• _ACTION ITEM_
From the listing below, copy only the lines running from the line that contains "アプリからでも、WEBからでも" to the line that contains "ВОЗДУШНЫЕ ШАРЫ С", both included.

• _SUPPLIED ENTRIES_
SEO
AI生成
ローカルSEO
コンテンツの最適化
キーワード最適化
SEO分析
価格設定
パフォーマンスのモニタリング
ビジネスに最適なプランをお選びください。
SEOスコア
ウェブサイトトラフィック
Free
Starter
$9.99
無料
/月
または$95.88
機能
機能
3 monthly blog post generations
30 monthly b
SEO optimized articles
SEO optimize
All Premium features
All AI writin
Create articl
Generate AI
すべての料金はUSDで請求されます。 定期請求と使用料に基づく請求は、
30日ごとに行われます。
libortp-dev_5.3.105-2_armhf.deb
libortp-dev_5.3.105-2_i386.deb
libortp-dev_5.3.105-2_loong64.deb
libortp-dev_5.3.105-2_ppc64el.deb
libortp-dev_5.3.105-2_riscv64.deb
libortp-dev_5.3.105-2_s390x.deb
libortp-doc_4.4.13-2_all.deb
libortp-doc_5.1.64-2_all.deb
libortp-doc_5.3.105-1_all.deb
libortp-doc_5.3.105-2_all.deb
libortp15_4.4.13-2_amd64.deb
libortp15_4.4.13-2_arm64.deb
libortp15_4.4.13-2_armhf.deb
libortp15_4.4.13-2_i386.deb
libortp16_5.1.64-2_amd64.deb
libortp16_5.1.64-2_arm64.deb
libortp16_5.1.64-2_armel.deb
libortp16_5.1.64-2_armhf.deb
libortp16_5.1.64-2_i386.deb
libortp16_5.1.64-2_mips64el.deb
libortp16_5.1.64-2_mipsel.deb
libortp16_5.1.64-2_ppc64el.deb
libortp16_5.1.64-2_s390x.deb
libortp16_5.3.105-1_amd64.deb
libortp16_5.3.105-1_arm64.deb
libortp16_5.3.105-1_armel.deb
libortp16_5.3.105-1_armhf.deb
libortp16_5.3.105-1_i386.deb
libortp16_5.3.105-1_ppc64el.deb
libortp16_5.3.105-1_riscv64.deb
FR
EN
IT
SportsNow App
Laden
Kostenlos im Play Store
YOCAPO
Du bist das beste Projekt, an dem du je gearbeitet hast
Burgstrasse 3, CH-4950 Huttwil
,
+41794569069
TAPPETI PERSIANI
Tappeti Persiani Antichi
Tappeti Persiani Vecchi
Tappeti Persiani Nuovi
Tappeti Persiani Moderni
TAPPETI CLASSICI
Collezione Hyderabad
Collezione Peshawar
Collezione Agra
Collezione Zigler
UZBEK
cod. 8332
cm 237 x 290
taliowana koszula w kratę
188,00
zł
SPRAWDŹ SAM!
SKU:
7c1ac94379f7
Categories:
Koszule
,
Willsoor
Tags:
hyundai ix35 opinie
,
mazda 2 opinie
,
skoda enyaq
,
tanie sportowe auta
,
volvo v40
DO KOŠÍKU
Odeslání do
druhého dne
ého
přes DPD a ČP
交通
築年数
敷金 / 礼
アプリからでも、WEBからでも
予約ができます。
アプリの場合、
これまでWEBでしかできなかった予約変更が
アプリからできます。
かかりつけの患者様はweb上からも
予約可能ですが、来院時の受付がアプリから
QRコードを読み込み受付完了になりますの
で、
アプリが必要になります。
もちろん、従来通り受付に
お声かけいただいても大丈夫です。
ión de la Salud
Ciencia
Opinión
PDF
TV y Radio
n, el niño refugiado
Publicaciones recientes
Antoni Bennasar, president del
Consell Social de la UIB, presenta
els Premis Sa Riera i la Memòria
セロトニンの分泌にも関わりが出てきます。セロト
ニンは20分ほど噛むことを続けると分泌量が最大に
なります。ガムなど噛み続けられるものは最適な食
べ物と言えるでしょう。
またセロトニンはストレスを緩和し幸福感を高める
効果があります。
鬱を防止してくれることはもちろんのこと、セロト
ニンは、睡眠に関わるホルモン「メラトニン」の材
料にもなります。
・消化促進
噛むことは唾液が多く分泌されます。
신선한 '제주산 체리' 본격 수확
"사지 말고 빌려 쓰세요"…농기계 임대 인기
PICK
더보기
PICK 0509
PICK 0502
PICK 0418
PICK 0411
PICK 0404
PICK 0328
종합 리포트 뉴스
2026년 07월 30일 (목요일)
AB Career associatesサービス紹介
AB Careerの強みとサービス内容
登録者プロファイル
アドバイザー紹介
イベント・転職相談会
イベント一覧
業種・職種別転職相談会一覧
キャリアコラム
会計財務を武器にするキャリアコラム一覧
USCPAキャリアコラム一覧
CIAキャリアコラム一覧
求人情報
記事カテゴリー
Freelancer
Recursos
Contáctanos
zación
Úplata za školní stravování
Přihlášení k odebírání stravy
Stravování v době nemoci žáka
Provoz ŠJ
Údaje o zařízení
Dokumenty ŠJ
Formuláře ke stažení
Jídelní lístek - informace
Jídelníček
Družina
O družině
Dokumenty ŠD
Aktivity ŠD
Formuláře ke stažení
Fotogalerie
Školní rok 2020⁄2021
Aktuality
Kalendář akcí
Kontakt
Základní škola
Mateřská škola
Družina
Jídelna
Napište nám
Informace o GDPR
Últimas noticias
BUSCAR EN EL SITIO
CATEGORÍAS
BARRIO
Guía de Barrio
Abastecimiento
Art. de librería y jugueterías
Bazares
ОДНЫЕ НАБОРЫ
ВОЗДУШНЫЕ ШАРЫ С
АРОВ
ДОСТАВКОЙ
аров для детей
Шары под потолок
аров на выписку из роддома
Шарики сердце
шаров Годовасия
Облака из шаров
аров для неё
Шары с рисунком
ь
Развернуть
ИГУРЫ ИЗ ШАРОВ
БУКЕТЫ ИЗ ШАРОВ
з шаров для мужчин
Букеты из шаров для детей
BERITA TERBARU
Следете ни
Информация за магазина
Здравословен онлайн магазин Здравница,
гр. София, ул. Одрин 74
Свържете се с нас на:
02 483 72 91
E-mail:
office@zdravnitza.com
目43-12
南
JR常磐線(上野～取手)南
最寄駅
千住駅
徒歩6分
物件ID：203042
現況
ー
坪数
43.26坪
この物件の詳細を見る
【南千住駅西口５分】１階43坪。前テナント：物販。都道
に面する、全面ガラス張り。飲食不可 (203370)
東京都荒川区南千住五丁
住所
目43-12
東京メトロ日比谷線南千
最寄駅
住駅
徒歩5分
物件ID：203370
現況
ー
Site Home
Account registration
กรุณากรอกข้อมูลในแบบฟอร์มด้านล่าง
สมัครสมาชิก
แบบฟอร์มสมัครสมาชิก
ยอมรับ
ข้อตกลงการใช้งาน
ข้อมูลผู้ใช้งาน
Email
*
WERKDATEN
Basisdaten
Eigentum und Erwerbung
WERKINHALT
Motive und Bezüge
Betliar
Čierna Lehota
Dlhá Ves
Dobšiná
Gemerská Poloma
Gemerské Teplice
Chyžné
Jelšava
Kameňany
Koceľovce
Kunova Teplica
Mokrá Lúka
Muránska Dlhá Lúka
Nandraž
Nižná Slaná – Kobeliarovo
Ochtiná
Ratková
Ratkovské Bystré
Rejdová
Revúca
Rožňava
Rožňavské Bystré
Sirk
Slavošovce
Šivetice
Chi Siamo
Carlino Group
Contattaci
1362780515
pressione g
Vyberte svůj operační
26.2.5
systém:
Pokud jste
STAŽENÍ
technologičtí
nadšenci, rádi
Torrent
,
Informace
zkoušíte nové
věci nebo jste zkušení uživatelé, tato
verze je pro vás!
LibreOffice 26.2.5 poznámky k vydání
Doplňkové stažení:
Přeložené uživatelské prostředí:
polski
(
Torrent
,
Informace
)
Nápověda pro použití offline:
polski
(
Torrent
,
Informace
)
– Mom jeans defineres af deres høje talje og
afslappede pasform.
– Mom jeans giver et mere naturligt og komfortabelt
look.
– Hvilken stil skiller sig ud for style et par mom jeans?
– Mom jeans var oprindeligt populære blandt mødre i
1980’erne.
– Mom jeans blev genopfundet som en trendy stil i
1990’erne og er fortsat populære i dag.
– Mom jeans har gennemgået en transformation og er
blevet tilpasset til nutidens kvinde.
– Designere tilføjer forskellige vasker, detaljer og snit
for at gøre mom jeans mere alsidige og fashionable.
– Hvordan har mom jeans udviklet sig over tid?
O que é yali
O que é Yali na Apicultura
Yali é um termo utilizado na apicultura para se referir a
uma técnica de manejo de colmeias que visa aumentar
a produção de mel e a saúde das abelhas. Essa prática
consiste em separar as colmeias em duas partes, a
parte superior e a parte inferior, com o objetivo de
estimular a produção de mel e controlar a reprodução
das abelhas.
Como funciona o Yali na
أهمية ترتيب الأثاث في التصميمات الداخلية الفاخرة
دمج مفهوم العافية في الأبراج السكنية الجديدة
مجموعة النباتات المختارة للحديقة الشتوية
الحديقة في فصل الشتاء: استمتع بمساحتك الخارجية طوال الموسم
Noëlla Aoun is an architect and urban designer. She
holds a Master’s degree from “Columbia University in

• _REPLY TO THE TASK_
アプリからでも、WEBからでも
予約ができます。
アプリの場合、
これまでWEBでしかできなかった予約変更が
アプリからできます。
かかりつけの患者様はweb上からも
予約可能ですが、来院時の受付がアプリから
QRコードを読み込み受付完了になりますの
で、
アプリが必要になります。
もちろん、従来通り受付に
お声かけいただいても大丈夫です。
ión de la Salud
Ciencia
Opinión
PDF
TV y Radio
n, el niño refugiado
Publicaciones recientes
Antoni Bennasar, president del
Consell Social de la UIB, presenta
els Premis Sa Riera i la Memòria
セロトニンの分泌にも関わりが出てきます。セロト
ニンは20分ほど噛むことを続けると分泌量が最大に
なります。ガムなど噛み続けられるものは最適な食
べ物と言えるでしょう。
またセロトニンはストレスを緩和し幸福感を高める
効果があります。
鬱を防止してくれることはもちろんのこと、セロト
ニンは、睡眠に関わるホルモン「メラトニン」の材
料にもなります。
・消化促進
噛むことは唾液が多く分泌されます。
신선한 '제주산 체리' 본격 수확
"사지 말고 빌려 쓰세요"…농기계 임대 인기
PICK
더보기
PICK 0509
PICK 0502
PICK 0418
PICK 0411
PICK 0404
PICK 0328
종합 리포트 뉴스
2026년 07월 30일 (목요일)
AB Career associatesサービス紹介
AB Careerの強みとサービス内容
登録者プロファイル
アドバイザー紹介
イベント・転職相談会
イベント一覧
業種・職種別転職相談会一覧
キャリアコラム
会計財務を武器にするキャリアコラム一覧
USCPAキャリアコラム一覧
CIAキャリアコラム一覧
求人情報
記事カテゴリー
Freelancer
Recursos
Contáctanos
zación
Úplata za školní stravování
Přihlášení k odebírání stravy
Stravování v době nemoci žáka
Provoz ŠJ
Údaje o zařízení
Dokumenty ŠJ
Formuláře ke stažení
Jídelní lístek - informace
Jídelníček
Družina
O družině
Dokumenty ŠD
Aktivity ŠD
Formuláře ke stažení
Fotogalerie
Školní rok 2020⁄2021
Aktuality
Kalendář akcí
Kontakt
Základní škola
Mateřská škola
Družina
Jídelna
Napište nám
Informace o GDPR
Últimas noticias
BUSCAR EN EL SITIO
CATEGORÍAS
BARRIO
Guía de Barrio
Abastecimiento
Art. de librería y jugueterías
Bazares
ОДНЫЕ НАБОРЫ
ВОЗДУШНЫЕ ШАРЫ С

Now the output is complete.